One time while playing soccer in grade school, I got body checked so hard by another player that I flew through the air and fell flat on my back. For a few moments I gasped and struggled to pull air into my lungs.
My coach casually and frankly told me that I got the wind knocked out of me. ‘Duh,’ I thought, ‘but why are you so calm when I’m literally about to die. And what does that even mean?’
Nearly 20 years later, I finally looked it up. And the answer has to do with your diaphragm.
The mechanics involved in breathing are extremely complicated, but your diaphragm — that dome-shaped piece of muscle and tendon that your music teachers tell you to sing from — is key to the process. It lies just beneath your lungs and separates your abdominal cavity from your chest cavity.
When you take a breath in, your diaphragm tightens and is pulled down to allow your lungs to expand. When you exhale, your diaphragm relaxes and is pushed back up to expel the air from your lungs.
If you take a punch to your gut or back, your diaphragm essentially spasms and tightens up, rendering it useless. And when your diaphragm isn’t working properly, you won’t be able to breathe.
Getting the wind knocked out of you can be terrifying, but it’s not life-threatening. Other muscles in your abdominal cavity kick in to help your breathe while your diaphragm is temporarily paralysed. And you usually can resume your normal breathing program within a few minutes or so.

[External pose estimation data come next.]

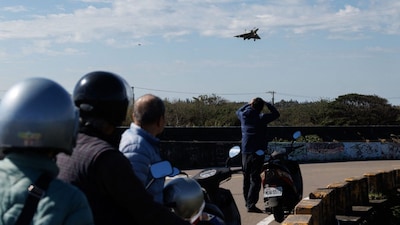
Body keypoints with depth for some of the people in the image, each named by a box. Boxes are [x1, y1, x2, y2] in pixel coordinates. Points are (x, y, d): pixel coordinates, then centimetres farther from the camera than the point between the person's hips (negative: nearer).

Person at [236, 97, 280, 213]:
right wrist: (266, 104, 8)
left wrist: (249, 104, 28)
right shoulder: (261, 118, -11)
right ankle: (251, 204, -15)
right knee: (255, 179, -8)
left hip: (245, 152, 6)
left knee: (246, 178, 15)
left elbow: (238, 111, 26)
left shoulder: (244, 116, 2)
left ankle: (247, 202, 25)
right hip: (257, 152, -6)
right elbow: (276, 113, 1)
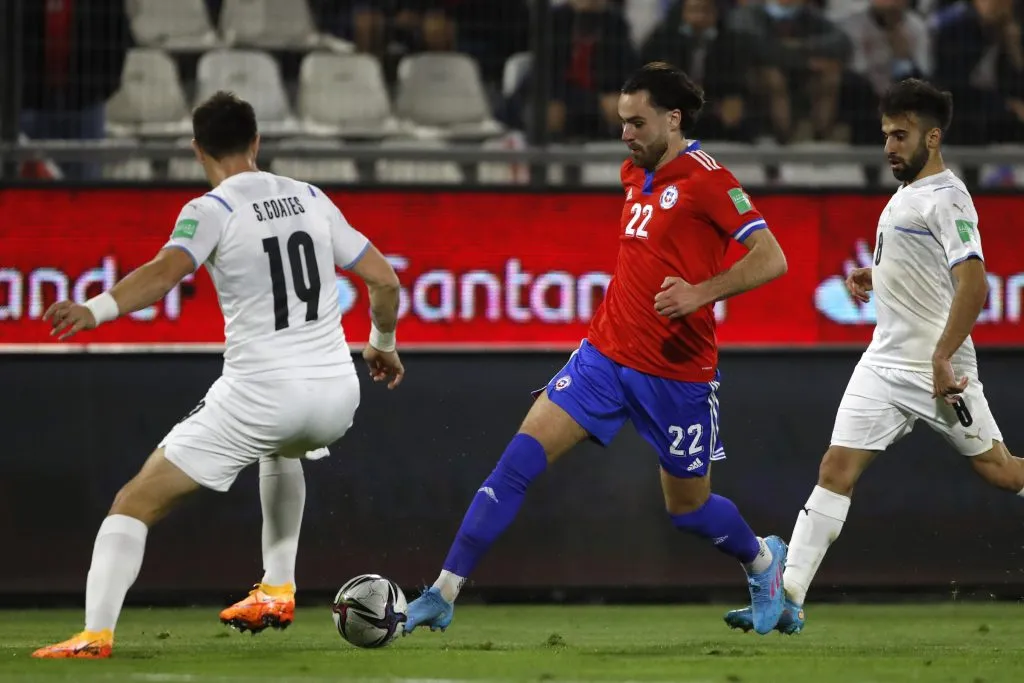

But there are some tricks to help get that muscle working again. Try sitting upright and breathing in slowly through your mouth while pushing your stomach out, and then sucking your stomach back in as your exhale to stretch out your diaphragm.
And in general, deep breathing with your diaphragm is good for you. It reduces stress and anxiety by increasing the volume of oxygen that your lungs can take in. So make sure to practice good breathing techniques — both on and off the soccer field.